A quote from The Great Gatsby by F. Scott Fitzgerald expresses it this way: “The city seen from the Queensboro Bridge is always the city seen for the first time, in its first wild promise of all the mystery and the beauty in the world.”


Liberty Island

I began my New York cycle with this view of Lower Manhattan from Liberty Island. This painting is the key to my artistic understanding of this city. 

Through the park area on Liberty Island I was able to catch a special perspective of Lower Manhattan which enabled me to set the different layers of the painting in relation to one another. The shadowy foreground, the first layer, which is opened up by the sun spots, leads into the second layer: the sunny promenade occupied by people. The trees with their interplay of light and shadow in its leaves create the frame for the Hudson River, and Lower Manhattan and One World Trade Center with its colorful glass facade, illuminated by the sun, the third layer. The view of the distant Brooklyn Bridge and Brooklyn forms the fourth layer.


NEW YORK - Portrait of a City

I can’t remember at what point I first felt the desire to paint New York. Nor do I remember what the triggering moment was -but since that event, I felt that urge very deeply. I started studying photo books. The grand pictures by Reinhard Wolf left an especially strong impression on me. 

But even though I spent a lot of time inspiring myself about New York, I wasn’t able to use those impressions in my work. My paintings live through the mood, the atmosphere of a given motive. Only then am I right there - am the water, the trees, the gardens, the city. The colors come to me naturally and I am captivated by a feeling that doesn’t let me rest until I have brought it to life.
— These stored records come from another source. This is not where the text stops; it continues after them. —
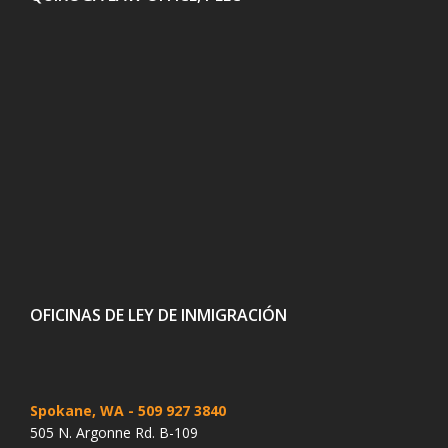
OFICINAS DE LEY DE INMIGRACIÓN
Spokane, WA
- 509 927 3840
505 N. Argonne Rd. B-109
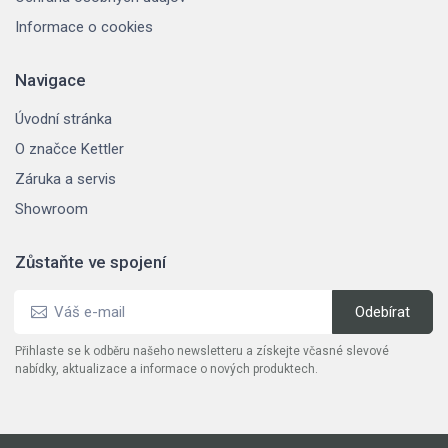
Informace o cookies
Navigace
Úvodní stránka
O značce Kettler
Záruka a servis
Showroom
Zůstaňte ve spojení
Přihlaste se k odběru našeho newsletteru a získejte včasné slevové
nabídky, aktualizace a informace o nových produktech.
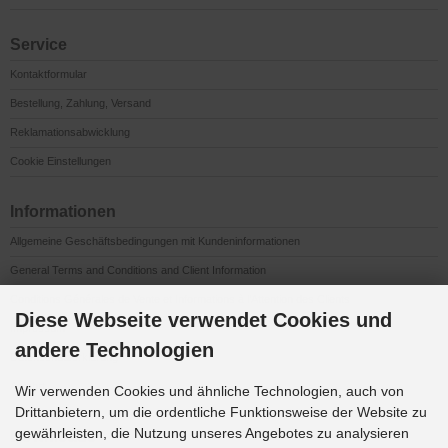
Service
Kontaktformular
Bestellung, Zahlung, Versand
Reklamationsabwicklung
Cookie Einstellungen
Informationen
Allgemeine Geschäftsbedingungen mit Kundeninformationen
General Terms and Conditions and Client Information
Conditions Générales de Vente et Informations à l’Attention des Clients
Diese Webseite verwendet Cookies und
Impressum
andere Technologien
Datenschutzerklärung
Anfahrt
Wir verwenden Cookies und ähnliche Technologien, auch von
Drittanbietern, um die ordentliche Funktionsweise der Website zu
gewährleisten, die Nutzung unseres Angebotes zu analysieren
Downloads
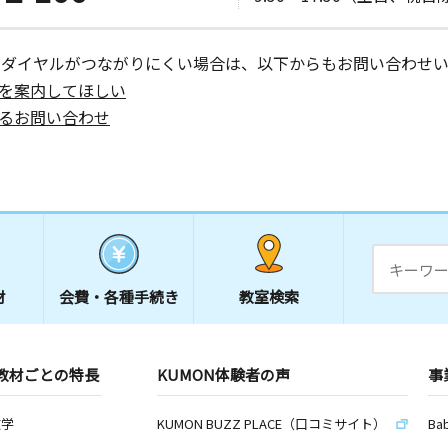
ーダイヤルがつながりにくい場合は、以下からもお問い合わせい
を案内してほしい
るお問い合わせ
材
会費・
各種手続き
教室検索
教材ごとの特長
KUMON体験者の声
事
数学
KUMON BUZZ PLACE（口コミサイト）
Ba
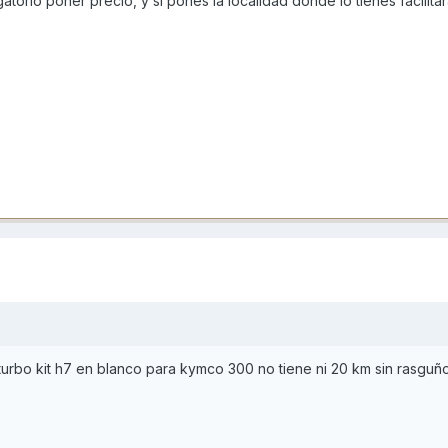
atorio poner precio, y si pones la localidad donde lo tienes facilita
urbo kit h7 en blanco para kymco 300 no tiene ni 20 km sin rasguñ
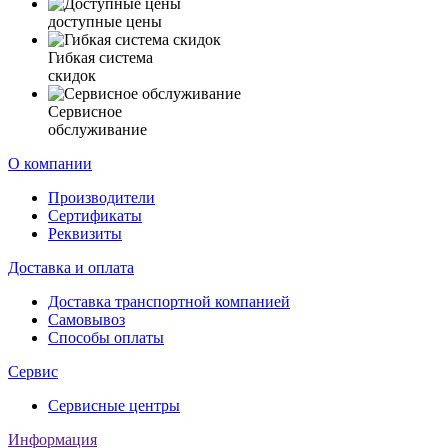
доступные цены
Гибкая система
скидок
Сервисное
обслуживание
О компании
Производители
Сертификаты
Реквизиты
Доставка и оплата
Доставка транспортной компанией
Самовывоз
Способы оплаты
Сервис
Сервисные центры
Информация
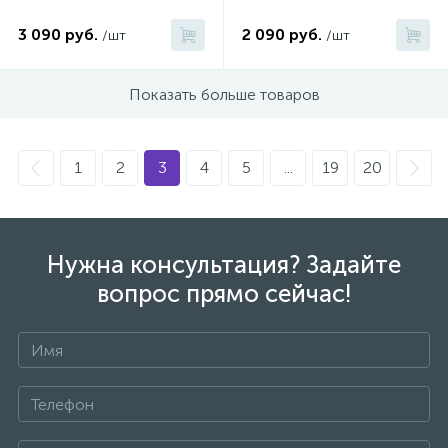
3 090 руб.
2 090 руб.
/шт
/шт
47
Смесители для раковины
Показать больше товаров
10
Смесители на борт ванны
1
2
3
4
5
...
19
20
1
Смесители термостатические
2
Штуцеры с держателем
Нужна консультация? Задайте
вопрос прямо сейчас!
3
Электронные смесители для раковины
+7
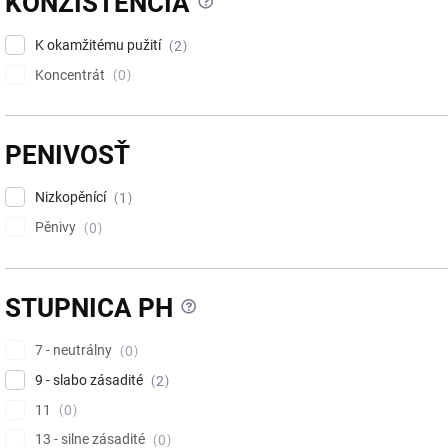
?
KONZISTENCIA
K okamžitému pužití
2
Koncentrát
0
PENIVOSŤ
Nizkopěnící
1
Pěnivy
0
?
STUPNICA PH
7 - neutrálny
0
9 - slabo zásadité
2
11
0
13 - silne zásadité
0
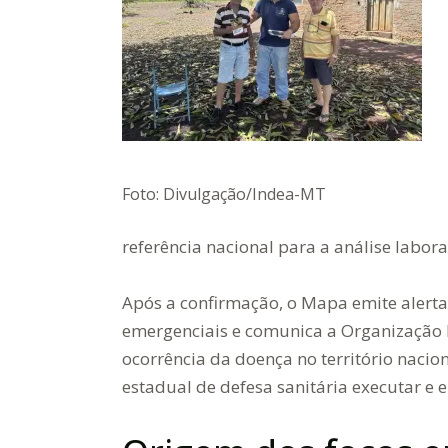
Foto: Divulgação/Indea-MT
referência nacional para a análise labora
Após a confirmação, o Mapa emite alert
emergenciais e comunica a Organização
ocorrência da doença no território nacion
estadual de defesa sanitária executar e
I wanted to feel New York, experience it to find my individual access to portray this city. I had to find out whether that place I felt so strongly about might only exist as a figment of my imagination. In 2013 everything came together and me and my family spent 10 incredible, intense days in New York. We stayed at a friends apartment in Queens, which enabled us to live like a local, without the glare and distractions of hotels and all-inclusive vacations. From there began discovering the city, criss-crossing it on foot all day long. 

From the first moment I was captivated by the unique atmosphere of this vivid, lively, yet somehow grounded city. I found the artistic access that I had wished for right away. To portray New York from my perspective was no longer fiction. The first studies I made captured the view of Lower Manhattan from Liberty Island. I took a lot of pictures that served as a base for future paintings. 

 To me, the light in New York is very special. The contrast between light and shadow is particularly inspiring in this city. So is the architecture, the coloring of the buildings, the interplay between old and new, the dense vertical structures. And in between, even apart form Central Park, many small and large islands of green. The Bridges spanning the Hudson and the East River, which are so clear in their construction. The proximity to the atlantic was another incentive. The lively, colorful Coney Island and Rockaway Beach with its seemingly endless beach and its very distinctly american houses. 

Back home in Hamburg I began painting my cycle „New York - portrait of a city“. Every painting in this cycle is a homage to this wonderful city.